To use categorical data in machine learning algorithms, we need to convert them into numerical values. There are several ways to encode categorical data, including:

- Ordinal Encoding
- One Hot Encoding
- Label Encoding


## Ordinal Encoding

Ordinal encoding is a process of converting ordinal data into numerical data. Ordinal data has a specific order, and ordinal encoding assigns a unique numerical value to each category based on its rank or position in the order.

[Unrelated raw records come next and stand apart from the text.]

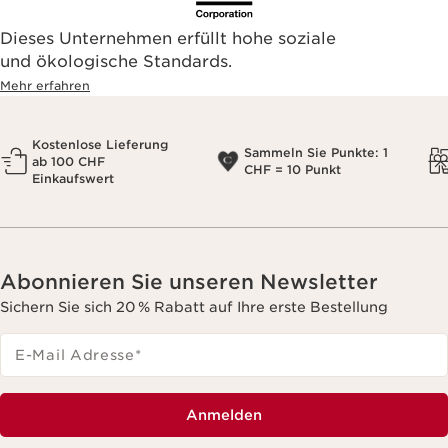
Dieses Unternehmen erfüllt hohe soziale
und ökologische Standards.
Mehr erfahren
Kostenlose Lieferung
Sammeln Sie Punkte: 1
ab 100 CHF
CHF = 10 Punkt
Einkaufswert
Abonnieren Sie unseren Newsletter
Sichern Sie sich 20 % Rabatt auf Ihre erste Bestellung
E-Mail Adresse
*
Anmelden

For example, if we have a dataset with a column for education level that includes categories like "High School", "College", and "Graduate School", we can use ordinal encoding to assign the values 1, 2, and 3 respectively to these categories based on their rank in the order.

## Label Encoding
Label encoding is a process of converting nominal data into numerical data. Nominal data has no order or ranking, and label encoding assigns a unique numerical value to each category. However, unlike ordinal encoding, there is no order or ranking assigned to these values and it should be noted that label encoding should only be applied to output data, or the target variable in a machine learning model.
For example, if we have a dataset with a column for color that includes categories like "Red", "Green", and "Blue", we can use label encoding to assign the values 1, 2, and 3 respectively to these categories.

## Example

In [1]:
import pandas as pd
import numpy as np

In [2]:
df = pd.read_csv('customer.csv')

In [3]:
df.sample(10)

Unnamed: 0,age,gender,review,education,purchased
34,86,Male,Average,School,No
36,34,Female,Good,UG,Yes
19,97,Male,Poor,PG,Yes
13,57,Female,Average,School,No
16,59,Male,Poor,UG,Yes
22,18,Female,Poor,PG,Yes
46,64,Female,Poor,PG,No
11,74,Male,Good,UG,Yes
8,65,Female,Average,UG,No
47,38,Female,Good,PG,Yes


In [4]:
df = df.iloc[:,2:]

In [5]:
df.head()

Unnamed: 0,review,education,purchased
0,Average,School,No
1,Poor,UG,No
2,Good,PG,No
3,Good,PG,No
4,Average,UG,No


In [6]:
from sklearn.model_selection import train_test_split
X_train, X_test, y_train, y_test = train_test_split(df.iloc[:,0:2],df.iloc[:,-1], test_size=0.2)

In [7]:
from sklearn.preprocessing import OrdinalEncoder

In [8]:
oe = OrdinalEncoder(categories=[['Poor', 'Average', 'Good'], ['School', 'UG', 'PG']])

In [9]:
oe.fit(X_train)

In [10]:
X_train = oe.transform(X_train)
X_test = oe.transform(X_test)

In [11]:
X_train


array([[2., 2.],
       [2., 2.],
       [0., 2.],
       [1., 1.],
       [0., 2.],
       [1., 2.],
       [0., 1.],
       [1., 2.],
       [2., 2.],
       [2., 1.],
       [2., 0.],
       [1., 1.],
       [2., 1.],
       [1., 1.],
       [0., 1.],
       [1., 1.],
       [0., 1.],
       [1., 0.],
       [0., 2.],
       [1., 0.],
       [2., 2.],
       [0., 2.],
       [1., 0.],
       [0., 0.],
       [1., 1.],
       [0., 0.],
       [0., 0.],
       [2., 0.],
       [2., 1.],
       [0., 2.],
       [1., 0.],
       [0., 0.],
       [1., 1.],
       [2., 0.],
       [1., 2.],
       [0., 2.],
       [2., 2.],
       [2., 1.],
       [0., 2.],
       [2., 1.]])

In [12]:
X_test

array([[0., 1.],
       [2., 1.],
       [2., 2.],
       [1., 0.],
       [2., 0.],
       [2., 0.],
       [0., 2.],
       [2., 0.],
       [0., 2.],
       [0., 0.]])

In [13]:
from sklearn.preprocessing import LabelEncoder

In [14]:
le = LabelEncoder()

In [15]:
le.fit(y_train)

In [16]:
le.classes_

array(['No', 'Yes'], dtype=object)

In [17]:
y_train = le.transform(y_train)
y_test = le.transform(y_test)

In [18]:
y_train

array([1, 0, 1, 0, 1, 1, 0, 0, 1, 1, 0, 1, 1, 0, 0, 0, 1, 0, 0, 0, 1, 1,
       1, 1, 0, 1, 0, 0, 1, 1, 1, 0, 1, 0, 1, 0, 1, 1, 0, 0])

## Conclusion

Categorical data is an important type of data in machine learning, and encoding it into numerical values is essential for using it in machine learning algorithms. Depending on the type of categorical data, we can use different encoding techniques such as ordinal encoding, one hot encoding, and label encoding to convert it into numerical values.